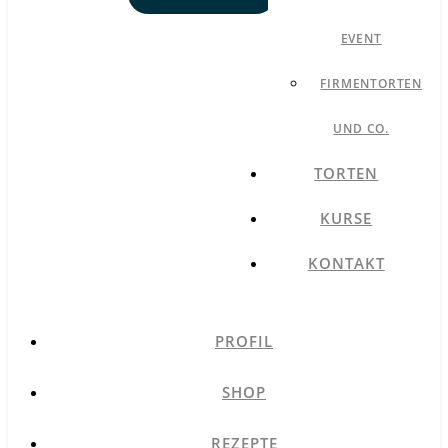
EVENT
FIRMENTORTEN
UND CO.
TORTEN
KURSE
KONTAKT
PROFIL
SHOP
REZEPTE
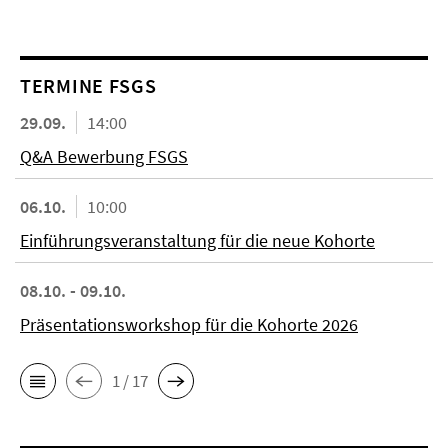
TERMINE FSGS
29.09.
14:00
Q&A Bewerbung FSGS
06.10.
10:00
Einführungsveranstaltung für die neue Kohorte
08.10. - 09.10.
Präsentationsworkshop für die Kohorte 2026
1 / 17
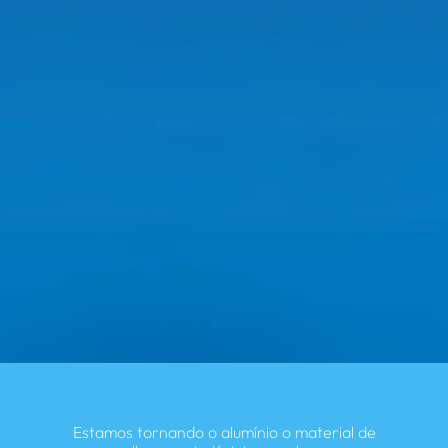
Estamos tornando o alumínio o material de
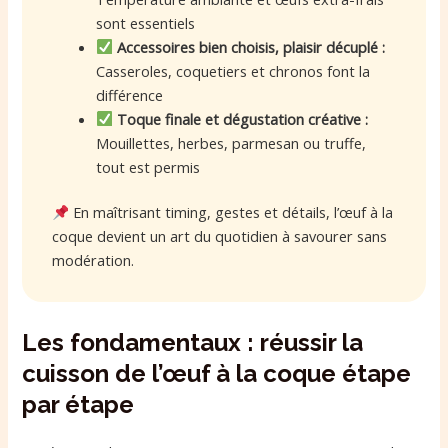
sont essentiels
Accessoires bien choisis, plaisir décuplé :
Casseroles, coquetiers et chronos font la
différence
Toque finale et dégustation créative :
Mouillettes, herbes, parmesan ou truffe,
tout est permis
En maîtrisant timing, gestes et détails, l’œuf à la
coque devient un art du quotidien à savourer sans
modération.
Les fondamentaux : réussir la
cuisson de l’œuf à la coque étape
par étape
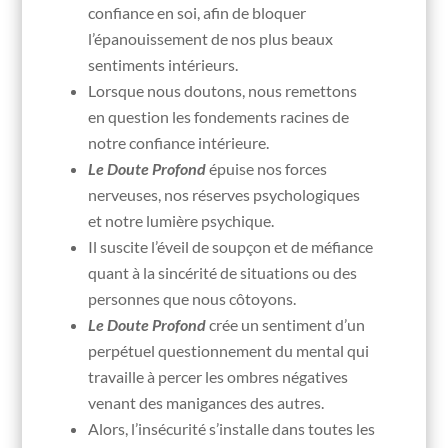
confiance en soi, afin de bloquer
l’épanouissement de nos plus beaux
sentiments intérieurs.
Lorsque nous doutons, nous remettons
en question les fondements racines de
notre confiance intérieure.
Le Doute Profond
épuise nos forces
nerveuses, nos réserves psychologiques
et notre lumière psychique.
Il suscite l’éveil de soupçon et de méfiance
quant à la sincérité de situations ou des
personnes que nous côtoyons.
Le Doute Profond
crée un sentiment d’un
perpétuel questionnement du mental qui
travaille à percer les ombres négatives
venant des manigances des autres.
Alors, l’insécurité s’installe dans toutes les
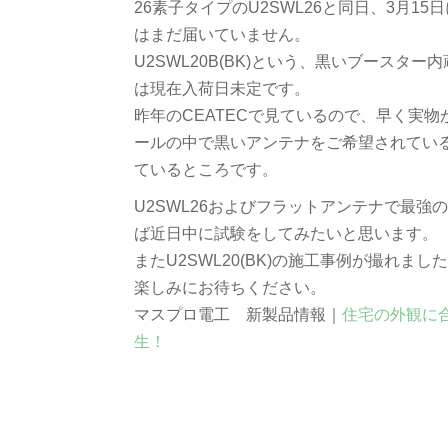
26素子タイプのU2SWL26と同日、3月
はまだ届いていません。
U2SWL20B(BK)という、黒いブース
は現在入荷日未定です。
昨年のCEATECで見ているので、早く実
ールの中で黒いアンテナをご希望されてい
ているところです。
U2SWL26およびフラットアンテナで最強
ば近日中に試験をしてみたいと思います。
またU2SWL20(BK)の施工事例が撮れ
楽しみにお待ちください。
マスプロ電工 新製品情報｜
住宅の外観に
生！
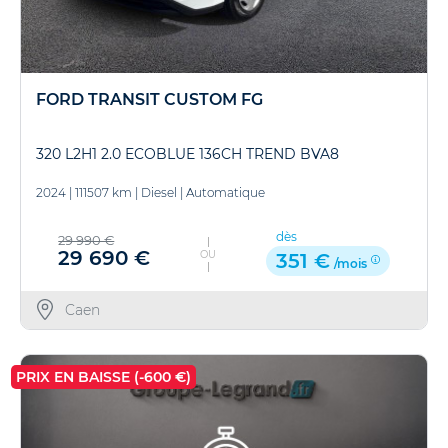
FORD TRANSIT CUSTOM FG
320 L2H1 2.0 ECOBLUE 136CH TREND BVA8
2024
|
111507 km
|
Diesel
|
Automatique
dès
29 990 €
29 690 €
OU
351 €
/mois
Caen
PRIX EN BAISSE (-600 €)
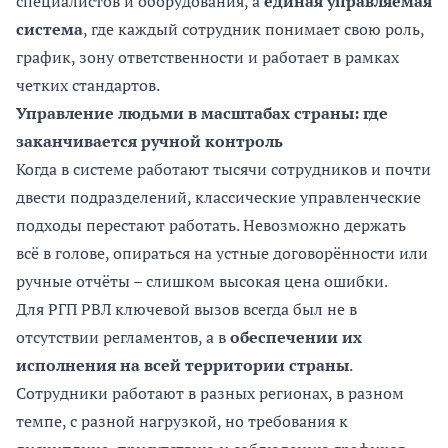
специалистов и оборудования, а
единая управляемая
система
, где каждый сотрудник понимает свою роль,
график, зону ответственности и работает в рамках
четких стандартов.
Управление людьми в масштабах страны: где
заканчивается ручной контроль
Когда в системе работают тысячи сотрудников и почти
двести подразделений, классические управленческие
подходы перестают работать. Невозможно держать
всё в голове, опираться на устные договорённости или
ручные отчёты – слишком высокая цена ошибки.
Для РГП РВЛ ключевой вызов всегда был не в
отсутствии регламентов, а в
обеспечении их
исполнения на всей территории страны
.
Сотрудники работают в разных регионах, в разном
темпе, с разной нагрузкой, но требования к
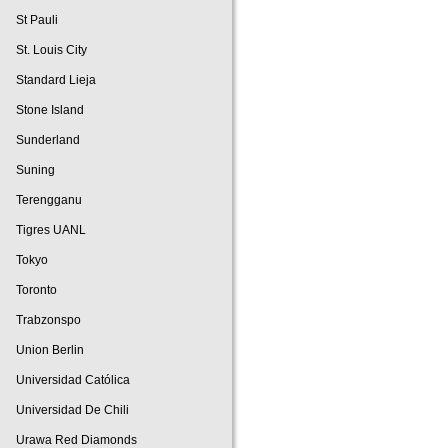
St Pauli
St. Louis City
Standard Lieja
Stone Island
Sunderland
Suning
Terengganu
Tigres UANL
Tokyo
Toronto
Trabzonspo
Union Berlin
Universidad Católica
Universidad De Chili
Urawa Red Diamonds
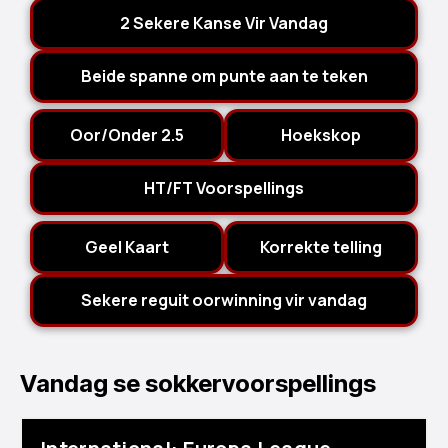
2 Sekere Kanse Vir Vandag
Beide spanne om punte aan te teken
Oor/Onder 2.5
Hoekskop
HT/FT Voorspellings
Geel Kaart
Korrekte telling
Sekere reguit oorwinning vir vandag
Vandag se sokkervoorspellings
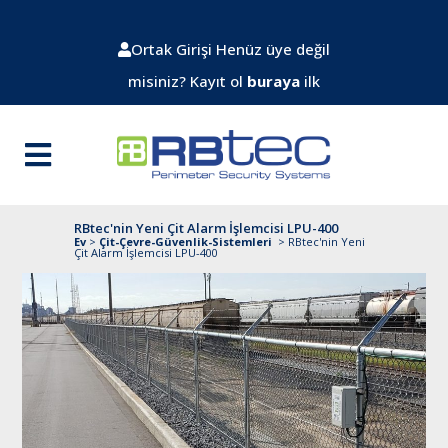
Ortak Girişi
Henüz üye değil
misiniz? Kayıt ol
buraya
ilk
RBtec'nin Yeni Çit Alarm İşlemcisi LPU-400
Ev
>
Çit-Çevre-Güvenlik-Sistemleri
>
RBtec'nin Yeni
Çit Alarm İşlemcisi LPU-400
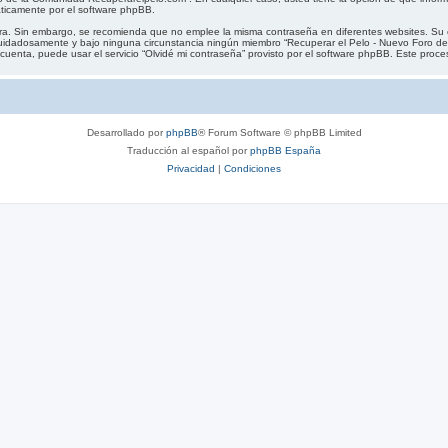
áticamente por el software phpBB.
gura. Sin embargo, se recomienda que no emplee la misma contraseña en diferentes websites. Su 
idadosamente y bajo ninguna circunstancia ningún miembro “Recuperar el Pelo - Nuevo Foro de
uenta, puede usar el servicio “Olvidé mi contraseña” provisto por el software phpBB. Este proceso
Desarrollado por
phpBB
® Forum Software © phpBB Limited
Traducción al español por
phpBB España
Privacidad
|
Condiciones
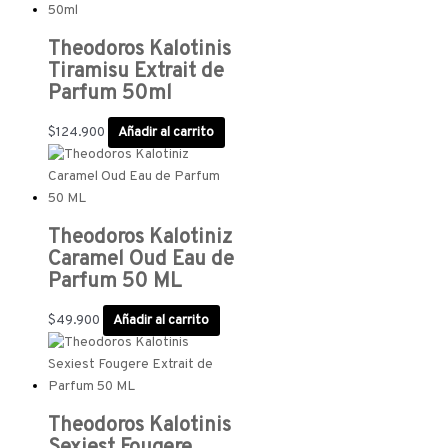
Theodoros Kalotinis
Tiramisu Extrait de
Parfum 50ml
$
124.900
Añadir al carrito
Theodoros Kalotiniz
Caramel Oud Eau de
Parfum 50 ML
$
49.900
Añadir al carrito
Theodoros Kalotinis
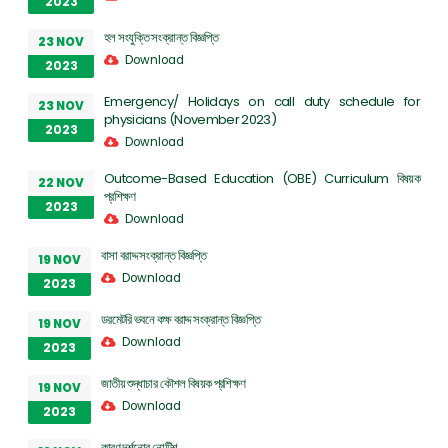
2023
হল সংযুক্তি সংক্রান্ত বিজ্ঞপ্তি
23 NOV
Download
2023
Emergency/ Holidays on call duty schedule for
23 NOV
physicians (November 2023)
2023
Download
Outcome-Based Education (OBE) Curriculum বিষয়ক
22 NOV
প্রশিক্ষণ
2023
Download
বাসা বরাদ্দ সংক্রান্ত বিজ্ঞপ্তি
19 NOV
Download
2023
ডরমেটরি ভবনে কক্ষ বরাদ্দ সংক্রান্ত বিজ্ঞপ্তি
19 NOV
Download
2023
জাতীয় শুদ্ধাচার কৌশল বিষয়ক প্রশিক্ষণ
19 NOV
Download
2023
কারণ দর্শনোর নোটিশ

..............................

▶ **Problem**
Before duplicating, set the pictures aside; then output exactly the lines from the one with "Parfum 50 ML" through the end of the records, and only those.

▶ **Response to the task**
Parfum 50 ML
$
49.900
Añadir al carrito
Theodoros Kalotinis
2023
হল সংযুক্তি সংক্রান্ত বিজ্ঞপ্তি
23 NOV
Download
2023
Emergency/ Holidays on call duty schedule for
23 NOV
physicians (November 2023)
2023
Download
Outcome-Based Education (OBE) Curriculum বিষয়ক
22 NOV
প্রশিক্ষণ
2023
Download
বাসা বরাদ্দ সংক্রান্ত বিজ্ঞপ্তি
19 NOV
Download
2023
ডরমেটরি ভবনে কক্ষ বরাদ্দ সংক্রান্ত বিজ্ঞপ্তি
19 NOV
Download
2023
জাতীয় শুদ্ধাচার কৌশল বিষয়ক প্রশিক্ষণ
19 NOV
Download
2023
কারণ দর্শনোর নোটিশ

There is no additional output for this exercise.